Trump: Views on immigration have shifted rightward across the Republican Party in recent years, but Mr Trump’s views are some of the most extreme in American politics. He has:
- advocated deporting nearly 11 million undocumented workers
- called for a border wall to be built between the US and Mexico
- said he would force Mexico to pay for the wall by threatening to ban Mexicans in the US from sending remittances home
Most Republicans oppose mass deportations. While they support increased border security, they do not advocate a border wall paid for by the Mexican government.
Mainstream Republicans: Almost all Republicans oppose abortion. In recent years, Republican-controlled state legislatures have supported a wave of regulations that have limited access to abortions – new laws that have been met with legal challenges. The Supreme Court will likely decide the fate of these regulations, making the recent vacancy on the high court a critical issue for social conservatives. Social conservatives have also aggressively targeted Planned Parenthood. Although the group is one of the leading abortion providers in the US, the health care organisation also provides cancer screenings, contraception and screening and treatment for sexual transmitted diseases. It receives federal funds for those services, while regulations prohibit federal funds for abortions. Conservatives have sought to cut off its federal funding to weaken the organisation.
Trump: While Mr Trump’s stance is comparable to many Republicans, his consistency is the issue. In the course of a week earlier this year, Mr Trump changed his position on abortion at least five times, alarming many social conservatives. This flexibility has convinced many social conservatives that Mr Trump cannot be trusted to appoint a Supreme Court justice who would oppose abortion rights. He has also publically praised the work of Planned Parenthood, saying their non-abortion services should receive federal funding.

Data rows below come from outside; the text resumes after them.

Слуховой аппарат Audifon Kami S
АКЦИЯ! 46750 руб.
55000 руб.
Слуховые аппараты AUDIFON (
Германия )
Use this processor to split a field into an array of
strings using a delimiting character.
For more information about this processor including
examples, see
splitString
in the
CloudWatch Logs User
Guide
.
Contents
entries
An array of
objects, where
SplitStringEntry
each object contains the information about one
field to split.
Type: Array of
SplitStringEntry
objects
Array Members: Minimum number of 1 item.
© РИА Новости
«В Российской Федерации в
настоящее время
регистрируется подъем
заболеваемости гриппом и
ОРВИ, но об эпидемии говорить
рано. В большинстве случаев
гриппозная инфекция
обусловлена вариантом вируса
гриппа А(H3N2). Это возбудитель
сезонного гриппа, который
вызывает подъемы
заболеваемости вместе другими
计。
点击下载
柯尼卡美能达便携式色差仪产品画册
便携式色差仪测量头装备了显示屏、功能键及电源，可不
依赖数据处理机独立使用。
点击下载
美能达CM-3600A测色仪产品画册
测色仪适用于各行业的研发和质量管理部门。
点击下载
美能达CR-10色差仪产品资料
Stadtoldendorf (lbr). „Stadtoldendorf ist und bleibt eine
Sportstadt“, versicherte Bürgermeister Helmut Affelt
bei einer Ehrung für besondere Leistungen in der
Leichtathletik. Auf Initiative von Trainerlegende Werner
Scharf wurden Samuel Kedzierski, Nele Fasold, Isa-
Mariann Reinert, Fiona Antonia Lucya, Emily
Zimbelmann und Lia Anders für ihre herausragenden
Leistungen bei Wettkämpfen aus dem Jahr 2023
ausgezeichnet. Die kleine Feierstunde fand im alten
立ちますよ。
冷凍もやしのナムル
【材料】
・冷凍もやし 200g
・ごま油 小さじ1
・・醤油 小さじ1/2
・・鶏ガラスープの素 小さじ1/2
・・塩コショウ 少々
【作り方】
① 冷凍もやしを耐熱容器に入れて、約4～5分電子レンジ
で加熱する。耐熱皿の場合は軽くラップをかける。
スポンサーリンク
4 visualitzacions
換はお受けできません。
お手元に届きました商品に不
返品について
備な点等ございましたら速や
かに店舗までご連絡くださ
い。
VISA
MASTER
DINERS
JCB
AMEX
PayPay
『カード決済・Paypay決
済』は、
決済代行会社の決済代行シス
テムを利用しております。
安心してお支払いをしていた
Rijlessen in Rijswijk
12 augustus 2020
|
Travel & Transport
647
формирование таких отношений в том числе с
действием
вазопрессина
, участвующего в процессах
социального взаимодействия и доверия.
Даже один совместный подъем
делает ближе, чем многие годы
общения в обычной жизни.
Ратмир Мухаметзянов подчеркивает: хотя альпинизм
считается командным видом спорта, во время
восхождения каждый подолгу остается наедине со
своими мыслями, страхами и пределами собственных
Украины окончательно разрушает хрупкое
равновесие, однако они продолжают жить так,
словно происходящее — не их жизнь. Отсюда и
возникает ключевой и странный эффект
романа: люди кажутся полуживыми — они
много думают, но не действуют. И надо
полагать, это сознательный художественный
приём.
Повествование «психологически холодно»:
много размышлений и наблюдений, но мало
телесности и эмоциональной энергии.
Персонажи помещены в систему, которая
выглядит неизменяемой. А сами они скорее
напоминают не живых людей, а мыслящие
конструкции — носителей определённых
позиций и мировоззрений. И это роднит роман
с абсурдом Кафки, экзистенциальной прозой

The organisation has done “very good work for millions of women,” Mr Trump said.
Mainstream Republicans: Republicans have long supported trade agreements such as the North American Free Trade Agreement (Nafta), which increased trade between Canada, the US and Mexico in the 1990s. Many Republicans in the Congress currently support the Trans-Pacific Partnership, a pending trade agreement between the US and many Pacific Rim countries. Supporters of these agreements say the pacts increase economic growth and enhance American competitiveness in the global market.
Trump: Mr Trump has aggressively criticised international trade agreements, particularly Nafta, saying the pacts have harmed the US manufacturing sector and cost millions of US jobs. He has pointed to the country’s massive trade deficit with China, saying tariffs are needed to address the imbalance. Most Republicans oppose tariffs, saying they would spark a trade war that would damage the economy.
Mainstream Republicans: Republicans have long supported a muscular foreign policy and have not shied away from supporting the use of military force aboard. While generally opposed to government spending, Republicans make a key exception for defence spending, allowing the US military to maintain scores of bases overseas and protect the interests of its allies in Europe and the Pacific.
Trump: Mr Trump has been a vocal critic of the Iraq War and says the US need not be the world’s policeman. While Mr Trump has supported strengthening the military, he says he would do so by extracting concessions from allies. He has repeatedly said the US should rethink its commitments to Nato, saying other member countries do not pay their fair share of the organisation’s budget. He has also floated an idea that South Korea and Japan could arm themselves with nuclear weapons – eliminating the need for US protection.
Mainstream Republicans: A key faction of the Republican Party is made of fiscal conservatives who view the federal deficit as a major long-term problem for the country.